* **Work item**
Lift out each line of the data that holds "style".

Start of Exercise data

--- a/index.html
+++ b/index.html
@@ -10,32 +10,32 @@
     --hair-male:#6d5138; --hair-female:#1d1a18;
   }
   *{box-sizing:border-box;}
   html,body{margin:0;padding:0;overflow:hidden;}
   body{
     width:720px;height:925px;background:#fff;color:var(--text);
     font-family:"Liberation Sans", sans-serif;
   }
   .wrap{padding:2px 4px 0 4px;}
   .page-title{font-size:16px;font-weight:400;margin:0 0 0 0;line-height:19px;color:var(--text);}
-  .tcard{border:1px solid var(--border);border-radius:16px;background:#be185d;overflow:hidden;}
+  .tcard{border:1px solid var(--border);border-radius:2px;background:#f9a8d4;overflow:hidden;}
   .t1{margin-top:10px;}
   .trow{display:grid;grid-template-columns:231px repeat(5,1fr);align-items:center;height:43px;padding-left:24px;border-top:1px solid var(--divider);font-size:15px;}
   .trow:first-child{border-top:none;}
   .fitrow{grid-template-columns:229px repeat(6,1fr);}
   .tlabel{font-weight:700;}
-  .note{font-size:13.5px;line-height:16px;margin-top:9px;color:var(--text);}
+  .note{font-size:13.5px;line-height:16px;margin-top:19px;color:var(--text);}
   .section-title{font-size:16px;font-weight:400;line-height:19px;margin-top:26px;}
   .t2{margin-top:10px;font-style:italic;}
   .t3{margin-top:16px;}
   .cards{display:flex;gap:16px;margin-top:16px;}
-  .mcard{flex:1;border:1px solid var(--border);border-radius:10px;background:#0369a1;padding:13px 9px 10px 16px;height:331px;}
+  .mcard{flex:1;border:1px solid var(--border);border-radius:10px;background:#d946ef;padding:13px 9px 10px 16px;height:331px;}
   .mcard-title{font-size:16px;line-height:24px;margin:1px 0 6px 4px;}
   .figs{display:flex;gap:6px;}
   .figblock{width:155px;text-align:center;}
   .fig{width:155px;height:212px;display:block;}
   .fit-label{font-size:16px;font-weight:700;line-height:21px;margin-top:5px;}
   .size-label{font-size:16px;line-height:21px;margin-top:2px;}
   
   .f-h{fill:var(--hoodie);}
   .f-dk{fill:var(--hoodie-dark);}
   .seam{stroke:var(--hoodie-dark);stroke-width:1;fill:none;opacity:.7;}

End of Exercise data
Start of Exercise data

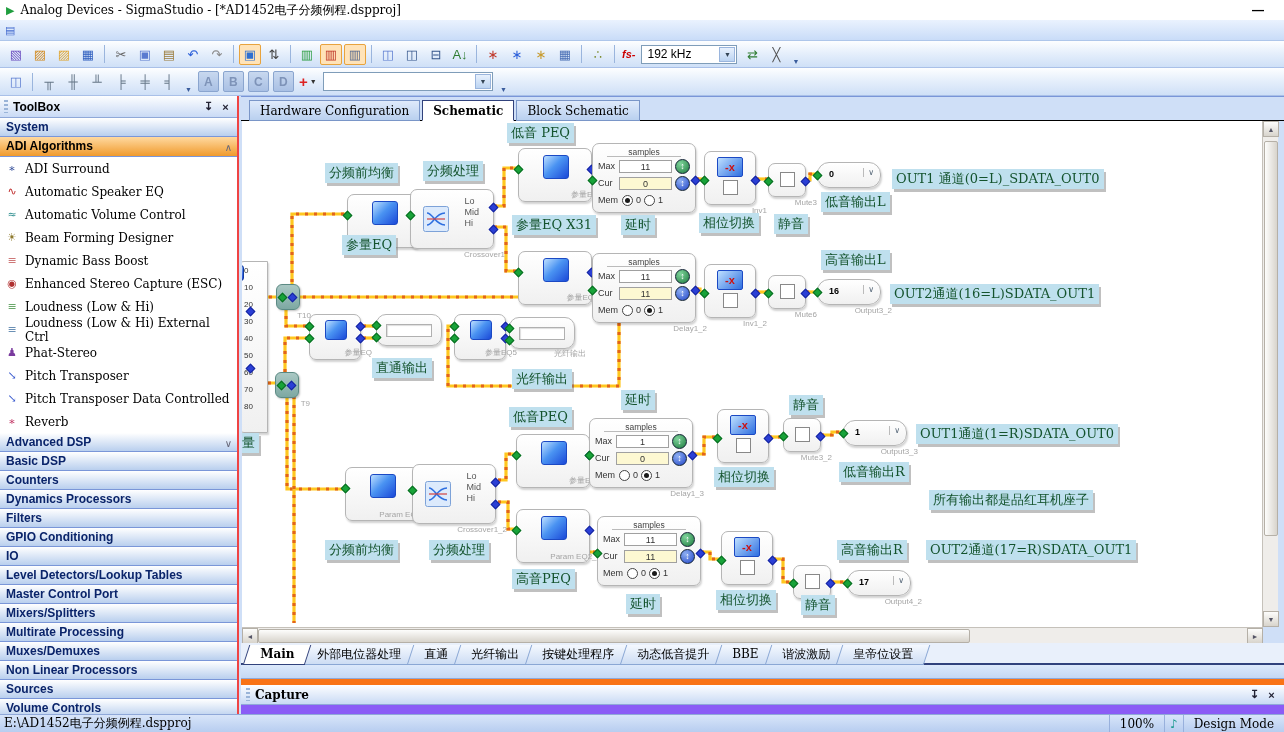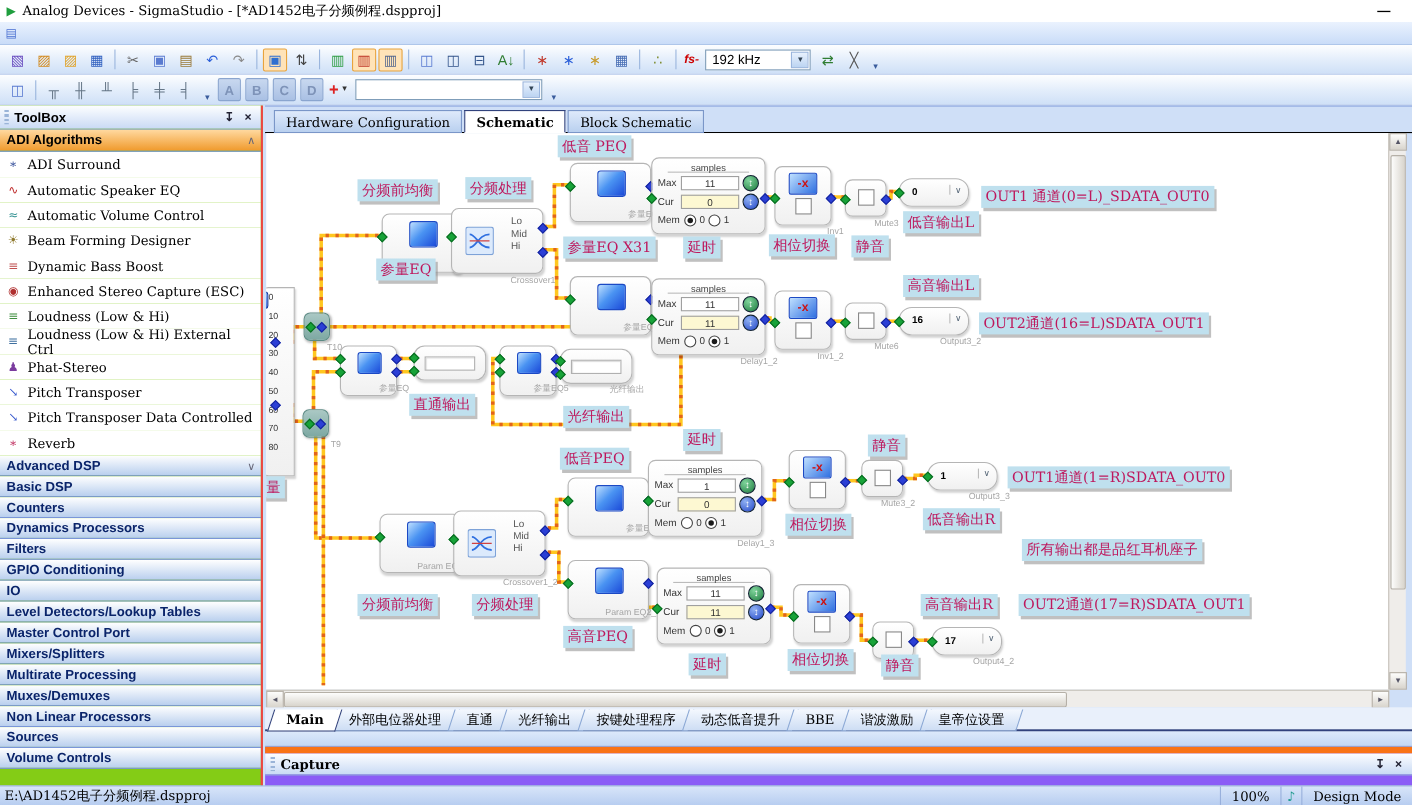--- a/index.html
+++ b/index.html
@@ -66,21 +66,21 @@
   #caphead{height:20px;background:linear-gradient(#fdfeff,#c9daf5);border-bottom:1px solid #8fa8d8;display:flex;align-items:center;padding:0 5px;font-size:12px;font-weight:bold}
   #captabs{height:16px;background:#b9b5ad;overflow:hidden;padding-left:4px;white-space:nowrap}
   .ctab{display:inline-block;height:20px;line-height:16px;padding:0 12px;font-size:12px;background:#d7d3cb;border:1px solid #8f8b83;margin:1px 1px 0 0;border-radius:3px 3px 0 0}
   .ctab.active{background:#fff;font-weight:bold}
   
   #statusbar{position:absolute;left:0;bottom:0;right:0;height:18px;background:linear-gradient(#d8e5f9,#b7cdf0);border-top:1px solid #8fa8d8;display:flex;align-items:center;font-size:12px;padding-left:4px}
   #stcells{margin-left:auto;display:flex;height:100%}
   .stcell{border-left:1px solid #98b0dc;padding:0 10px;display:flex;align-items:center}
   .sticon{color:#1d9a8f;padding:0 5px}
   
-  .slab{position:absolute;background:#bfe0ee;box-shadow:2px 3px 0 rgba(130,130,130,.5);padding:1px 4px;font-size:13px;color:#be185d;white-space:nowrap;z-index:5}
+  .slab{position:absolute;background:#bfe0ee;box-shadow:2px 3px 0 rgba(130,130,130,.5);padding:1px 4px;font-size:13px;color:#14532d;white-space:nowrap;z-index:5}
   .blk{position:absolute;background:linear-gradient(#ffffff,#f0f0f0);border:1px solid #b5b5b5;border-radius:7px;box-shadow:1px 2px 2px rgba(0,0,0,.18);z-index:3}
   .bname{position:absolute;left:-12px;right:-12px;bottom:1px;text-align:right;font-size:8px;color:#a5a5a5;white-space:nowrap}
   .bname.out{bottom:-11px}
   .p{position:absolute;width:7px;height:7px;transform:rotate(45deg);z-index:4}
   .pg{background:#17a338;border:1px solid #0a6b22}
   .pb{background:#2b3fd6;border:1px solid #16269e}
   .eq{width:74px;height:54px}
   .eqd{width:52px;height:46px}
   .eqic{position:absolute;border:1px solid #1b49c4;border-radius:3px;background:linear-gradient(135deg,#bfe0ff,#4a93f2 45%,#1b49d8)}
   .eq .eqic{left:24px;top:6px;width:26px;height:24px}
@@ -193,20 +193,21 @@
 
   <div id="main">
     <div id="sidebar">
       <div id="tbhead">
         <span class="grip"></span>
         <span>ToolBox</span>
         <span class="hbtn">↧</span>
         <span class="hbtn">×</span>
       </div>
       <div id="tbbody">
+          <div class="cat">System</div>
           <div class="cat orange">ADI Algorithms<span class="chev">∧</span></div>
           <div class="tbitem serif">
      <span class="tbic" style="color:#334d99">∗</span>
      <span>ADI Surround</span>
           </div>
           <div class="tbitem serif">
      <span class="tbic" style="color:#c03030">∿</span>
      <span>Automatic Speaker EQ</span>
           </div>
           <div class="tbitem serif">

End of Exercise data

* **Answer to the problem**
   .t2{margin-top:10px;font-style:italic;}
      <span class="tbic" style="color:#334d99">∗</span>
      <span class="tbic" style="color:#c03030">∿</span>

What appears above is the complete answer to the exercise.